27.09.2003

Sind Sie schwanger?

Hamburger Abendblatt 27./28.09.2003

Immer wieder stellt sich die Frage, ob ein Arbeitgeber in einem Bewerbungsgespräch eine Bewerberin nach einer bestehenden Schwangerschaft fragen darf.

Das Bundesarbeitsgericht (Urteil vom 6.2.2003 - AZ 2 AZR 621/01) hatte hierzu über die Wirksamkeit der Anfechtung eines Arbeitsvertrages, den ein Arbeitgeber mit einer Wäschereimitarbeiterin vereinbart hatte, zu entscheiden. Die Parteien hatten am 3.5.2000 einen unbefristeten Arbeitsvertrag abgeschlossen, in dem niedergelegt war, dass eine Schwangerschaft nicht besteht. Anschließend erhielt der Arbeitgeber von seiner Mitarbeiterin eine Bescheinigung, nach der bereits am 11.4.2000 eine Schwangerschaft festgestellt worden war. Aufgrund von mutterschutzrechtlichen Vorschriften konnte die Mitarbeiterin daher ihre Tätigkeit in der Wäscherei nicht aufnehmen. Daraufhin focht der Arbeitgeber den Arbeitsvertrag wegen arglistiger Täuschung an.

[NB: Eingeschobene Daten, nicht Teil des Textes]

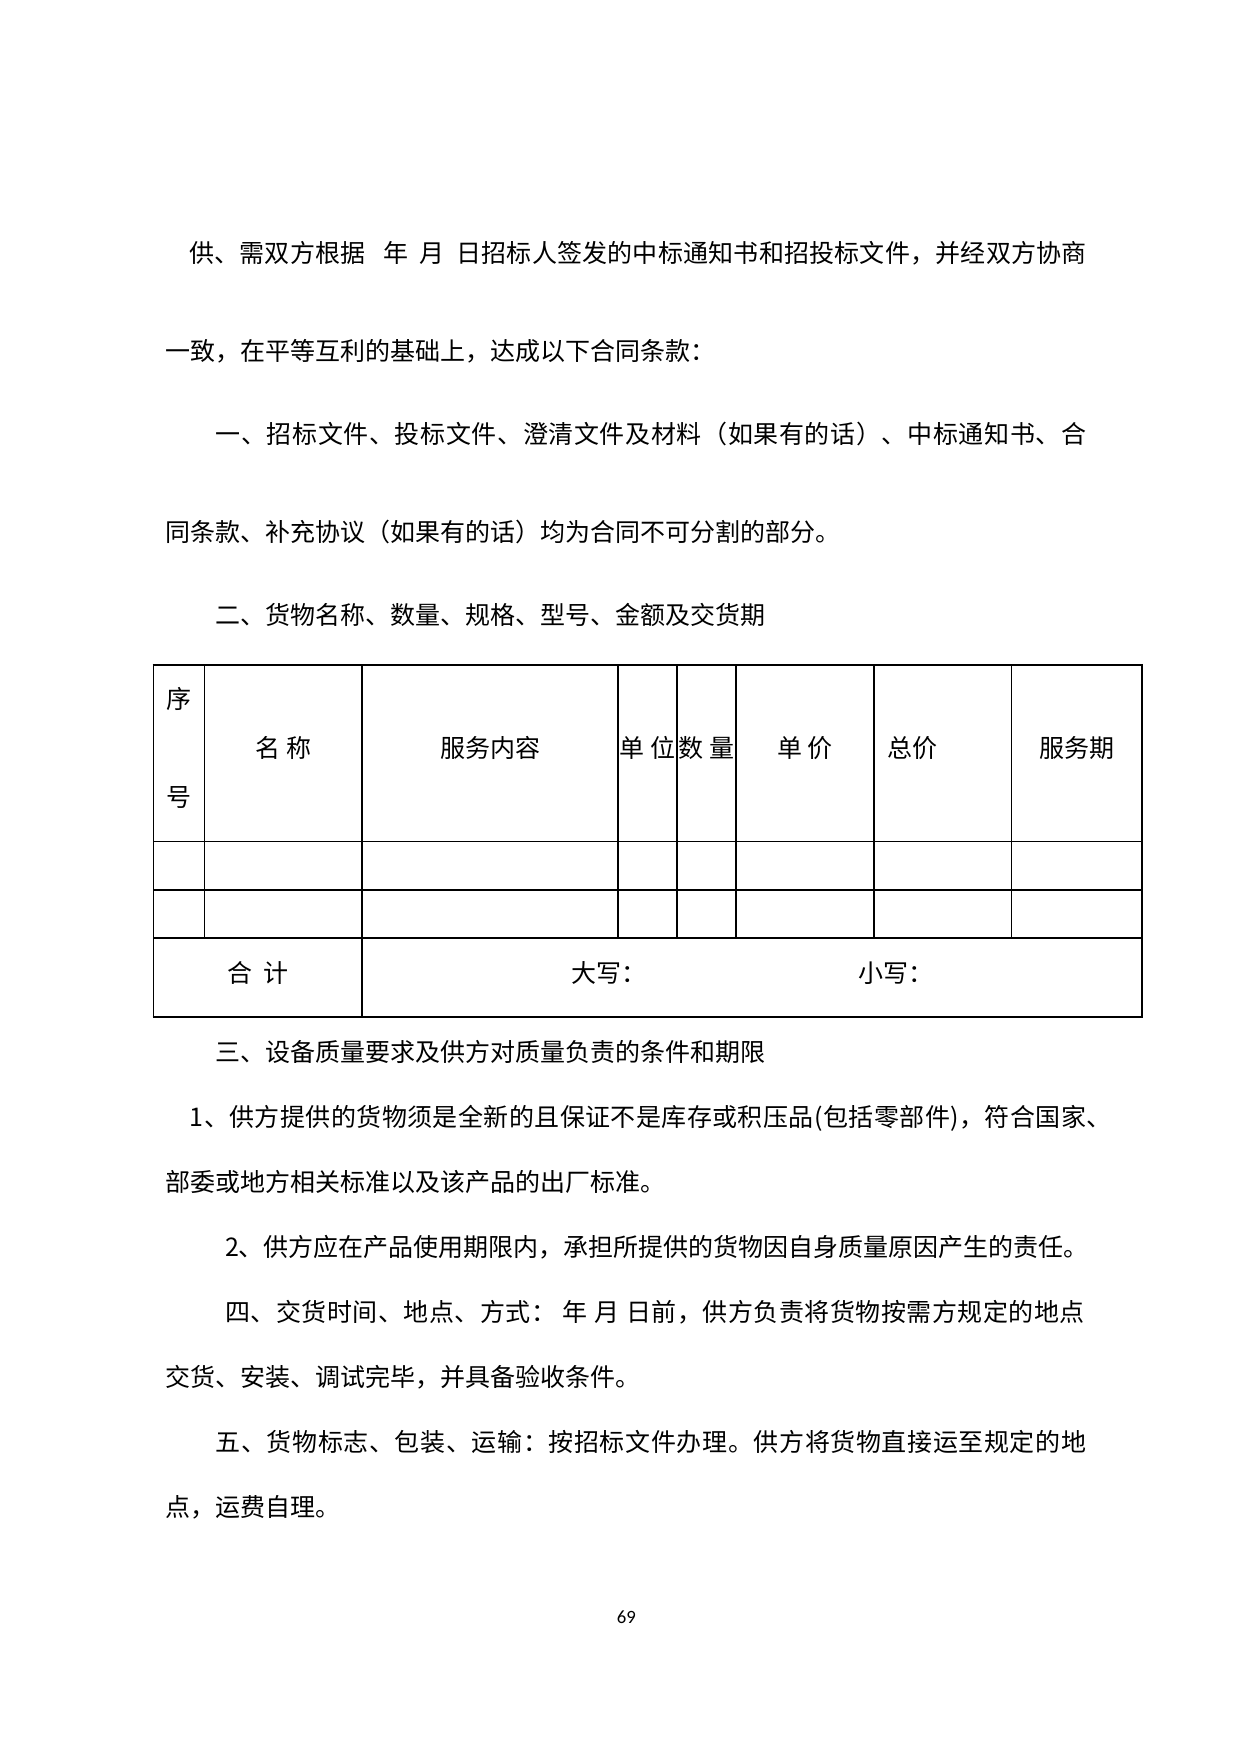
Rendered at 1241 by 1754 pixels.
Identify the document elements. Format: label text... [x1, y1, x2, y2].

table_header 数 量 [678, 666, 735, 841]
table_cell [678, 891, 735, 937]
table_cell 大写： 小写： [363, 939, 1141, 1016]
table_cell [1012, 842, 1141, 889]
table_header 序号 [154, 666, 204, 841]
text 二、货物名称、数量、规格、型号、金额及交货期 [165, 581, 1087, 646]
table_header 服务内容 [363, 666, 617, 841]
text 一、招标文件、投标文件、澄清文件及材料（如果有的话）、中标通知书、合同条款、补充协议（如果有的话）均为合同不可分割的部分。 [165, 400, 1087, 563]
text 四、交货时间、地点、方式： 年 月 日前，供方负责将货物按需方规定的地点交货、安装、调试完毕，并具备验收条件。 [165, 1278, 1087, 1408]
table_cell [678, 842, 735, 889]
table_header 单 价 [737, 666, 873, 841]
text 2、供方应在产品使用期限内，承担所提供的货物因自身质量原因产生的责任。 [165, 1213, 1087, 1278]
text 供、需双方根据 年 月 日招标人签发的中标通知书和招投标文件，并经双方协商一致，在平等互利的基础上，达成以下合同条款： [165, 219, 1087, 382]
table_cell [1012, 891, 1141, 937]
table_cell [619, 842, 676, 889]
table_header 总价 [875, 666, 1011, 841]
table_cell [205, 891, 361, 937]
table_cell [154, 842, 204, 889]
table_cell 合 计 [154, 939, 361, 1016]
table_cell [875, 891, 1011, 937]
table_cell [737, 842, 873, 889]
table_cell [619, 891, 676, 937]
table_cell [875, 842, 1011, 889]
table_cell [737, 891, 873, 937]
table_cell [205, 842, 361, 889]
table_cell [363, 842, 617, 889]
table_header 服务期 [1012, 666, 1141, 841]
table_header 名 称 [205, 666, 361, 841]
table_header 单 位 [619, 666, 676, 841]
table_cell [363, 891, 617, 937]
text 1、供方提供的货物须是全新的且保证不是库存或积压品(包括零部件)，符合国家、部委或地方相关标准以及该产品的出厂标准。 [165, 1083, 1087, 1213]
text 三、设备质量要求及供方对质量负责的条件和期限 [165, 1018, 1087, 1083]
table_cell [154, 891, 204, 937]
text 五、货物标志、包装、运输：按招标文件办理。供方将货物直接运至规定的地点，运费自理。 [165, 1408, 1087, 1538]
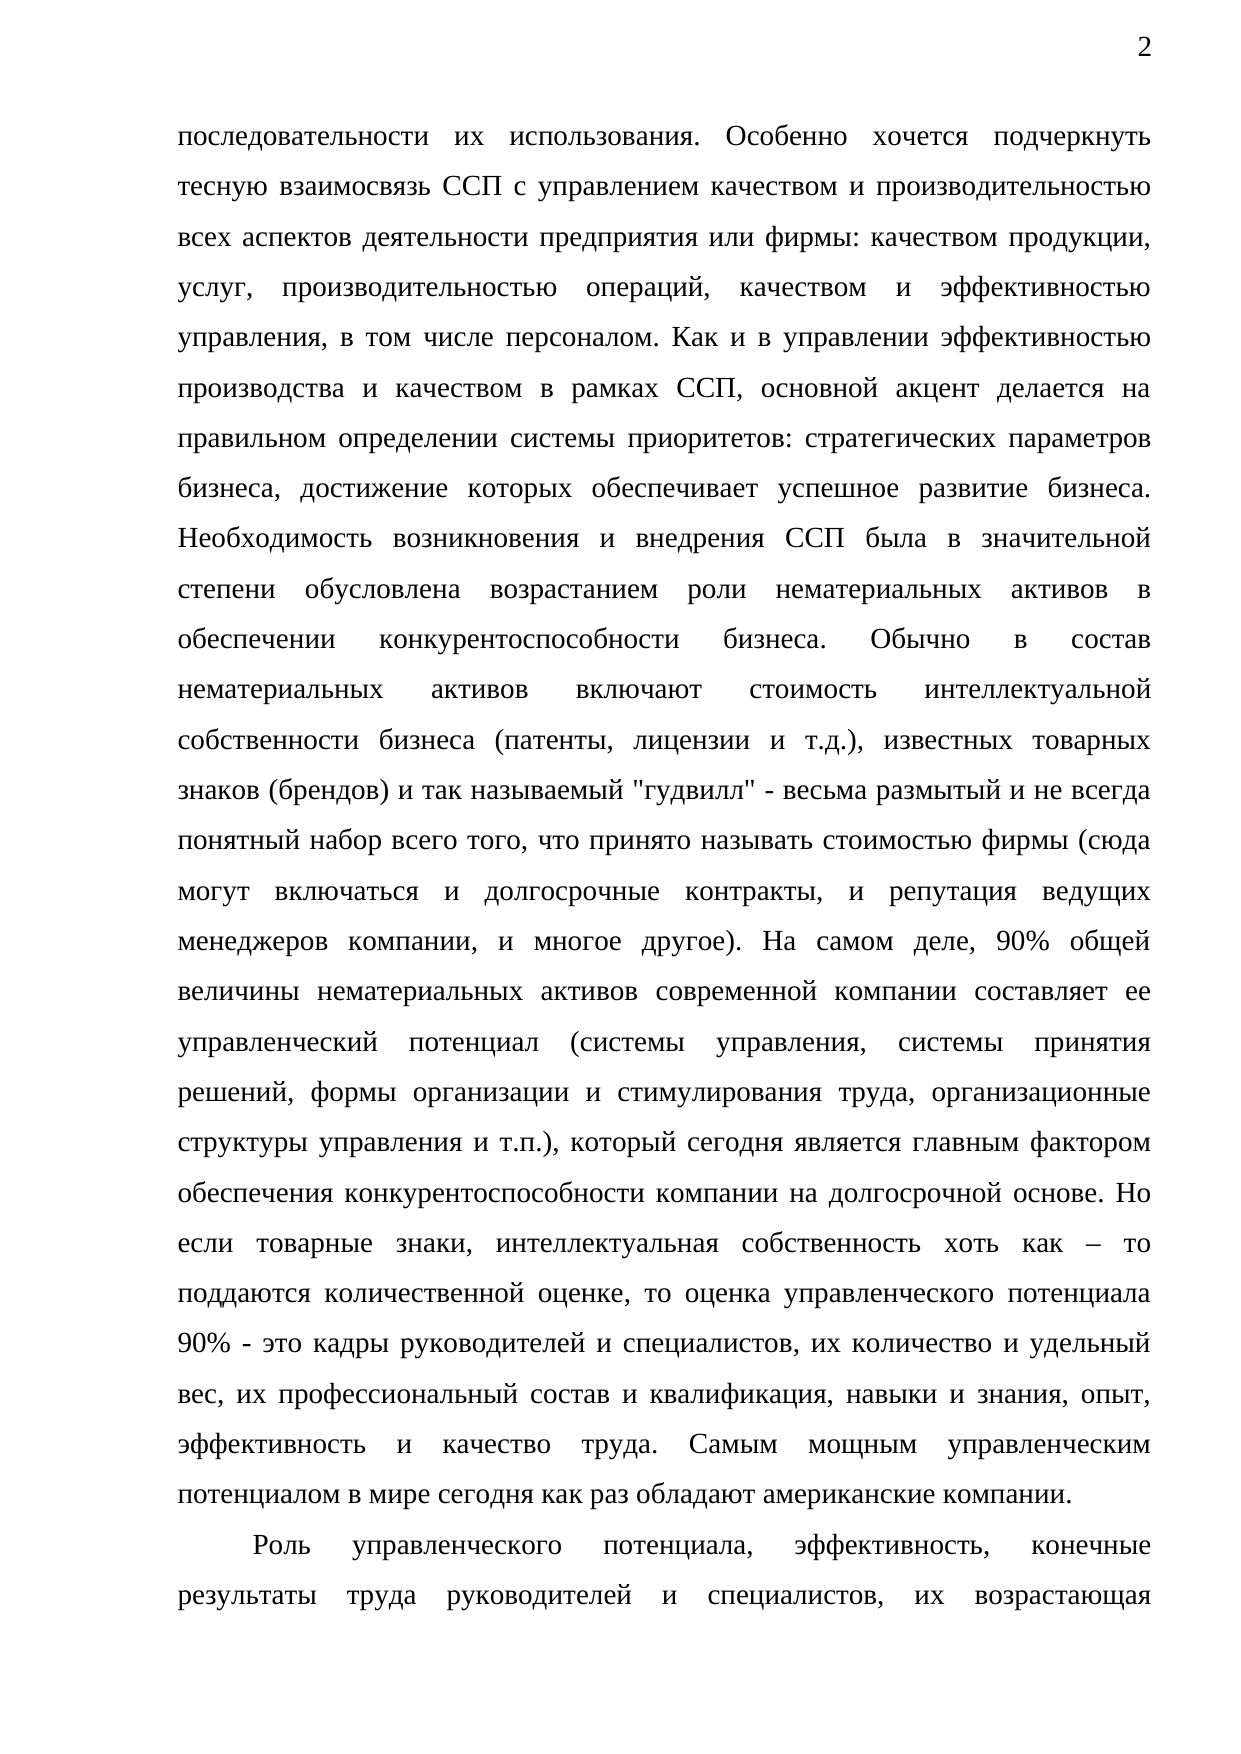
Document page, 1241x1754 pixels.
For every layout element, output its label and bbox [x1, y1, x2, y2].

text [177, 118, 1152, 1510]
text [177, 1527, 1152, 1611]
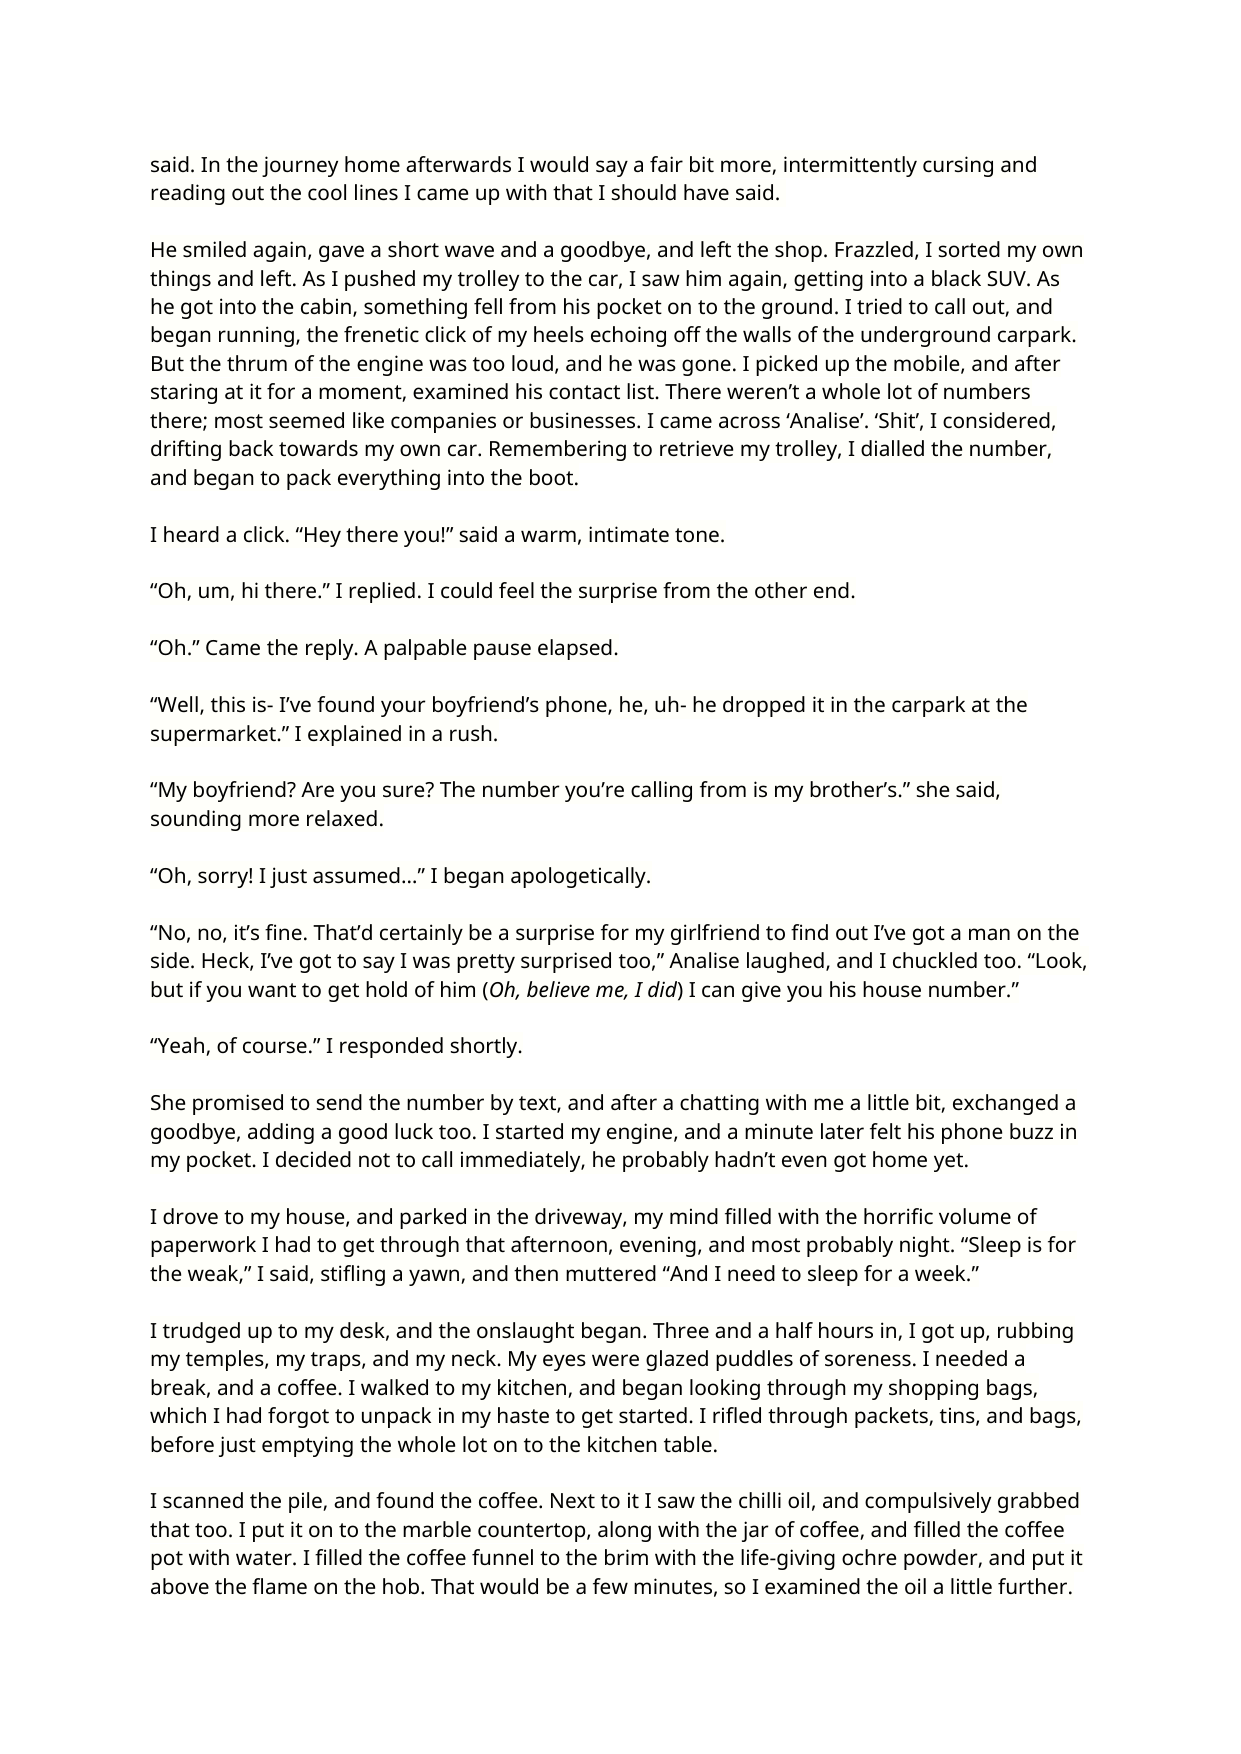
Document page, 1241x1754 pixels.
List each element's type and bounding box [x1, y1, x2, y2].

text [150, 150, 1090, 1600]
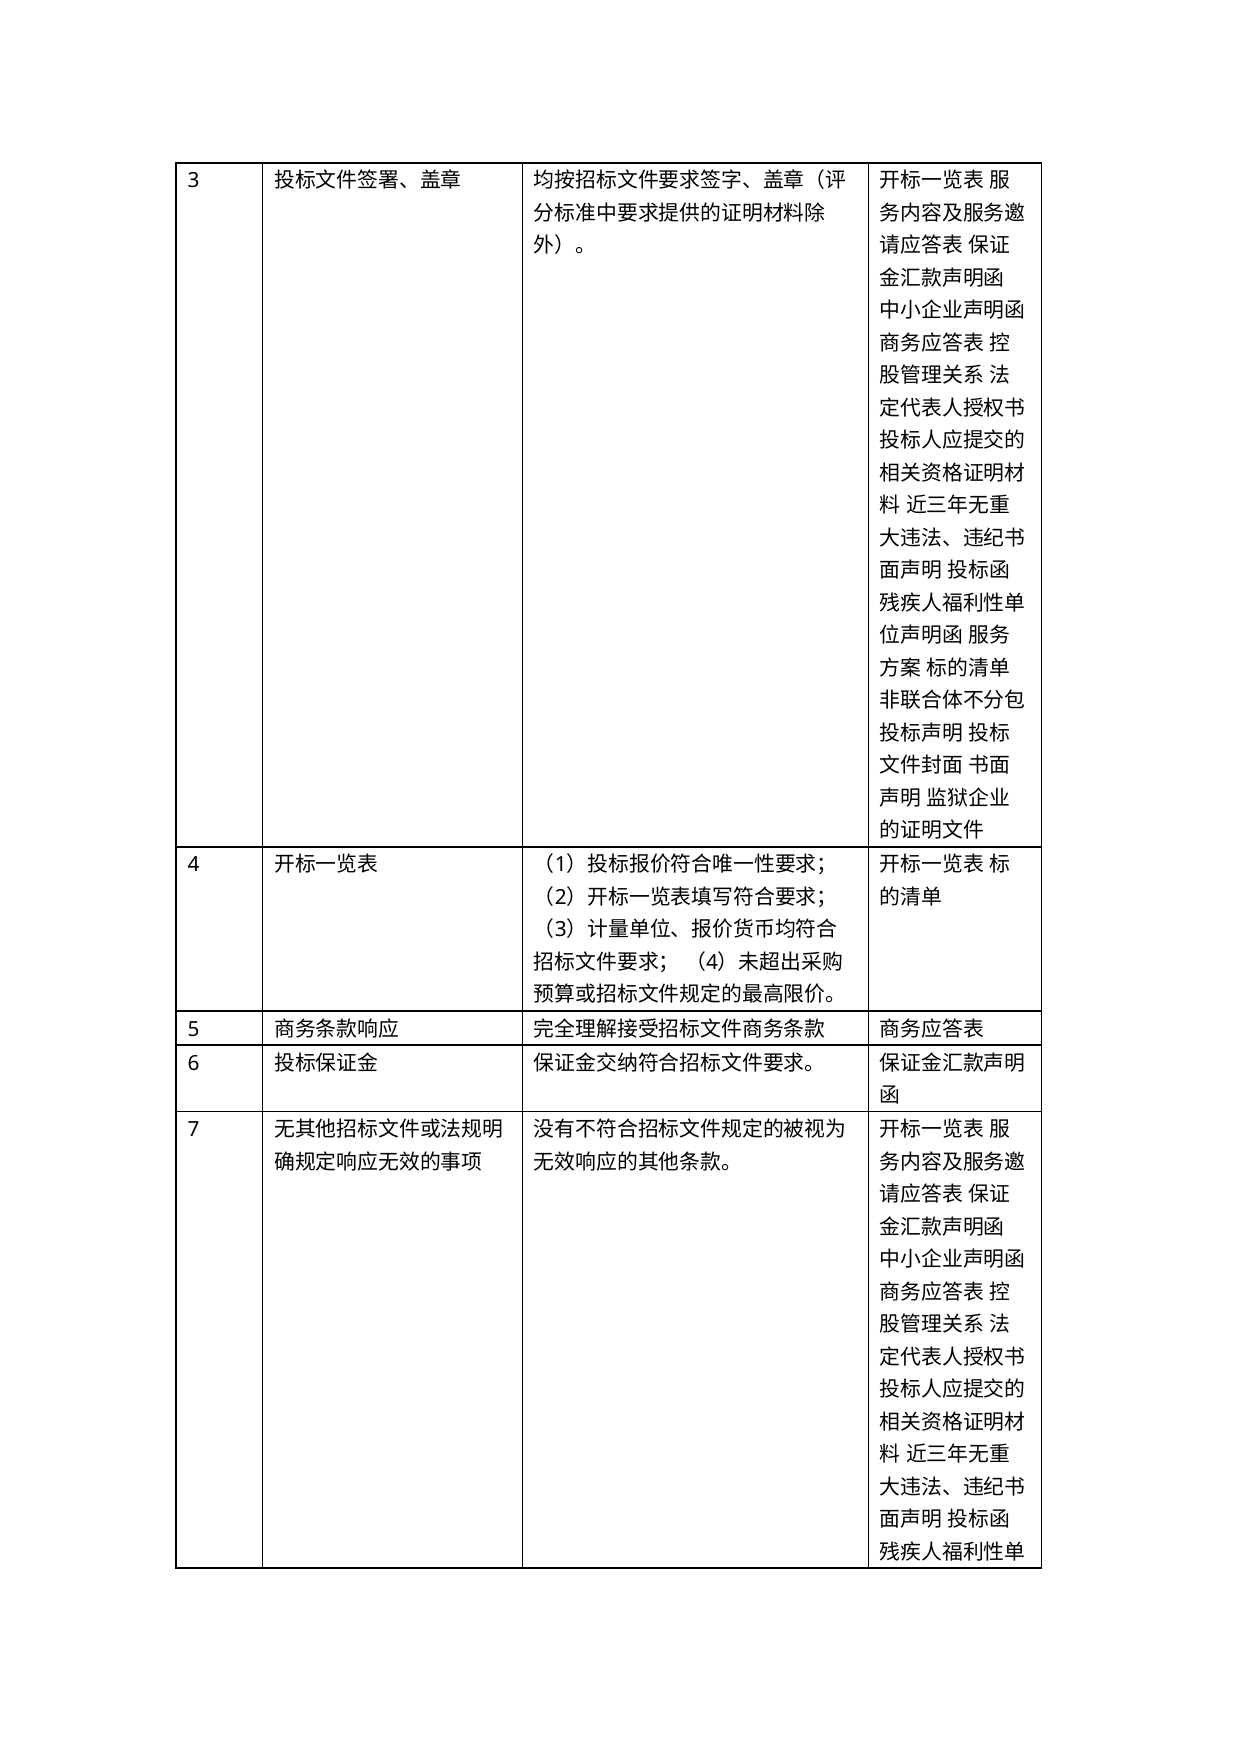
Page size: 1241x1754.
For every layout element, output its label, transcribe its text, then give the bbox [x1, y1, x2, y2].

table_cell 商务条款响应 [263, 1012, 522, 1044]
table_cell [869, 1112, 1041, 1567]
table_cell 投标文件签署、盖章 [263, 164, 522, 846]
table_cell （1）投标报价符合唯一性要求； （2）开标一览表填写符合要求； （3）计量单位、报价货币均符合招标文件要求； （4）未超出采购预算或招标文件规定的最高限价。 [523, 848, 868, 1010]
table_cell 投标保证金 [263, 1046, 522, 1111]
table_cell 开标一览表 标的清单 [869, 848, 1041, 1010]
table_cell 6 [177, 1046, 262, 1111]
table_cell 5 [177, 1012, 262, 1044]
table_cell 均按招标文件要求签字、盖章（评分标准中要求提供的证明材料除外）。 [523, 164, 868, 846]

Entgegen früherer Entscheidungen hat das Bundesarbeitsgericht die Anfechtung für unwirksam erklärt und festgestellt, dass das Arbeitsverhältnis fortbesteht. Nach Ansicht der Richter verstoße die Frage nach einer Schwangerschaft vor der Einstellung regelmäßig gegen § 611a Bürgerliches Gesetzbuch, nach dem der Arbeitgeber einen Arbeitnehmer nicht wegen seines Geschlechts benachteiligen dürfe. Diese Vorschrift sei europarechtskonform dahingehend auszulegen, dass die Frage nach einer Schwangerschaft regelmäßig auch dann unzulässig sei, wenn sich die Bewerberin auf eine unbefristete Stelle bewerbe, die sie zunächst wegen des Eingreifens gesetzlicher Beschäftigungsverbote nicht antreten könne. Begründet hat das Gericht die Änderung seiner Rechtsauffassung mit Rechtsprechung des Europäischen Gerichtshofs und der Umsetzung der Richtlinie 76/207/EWG.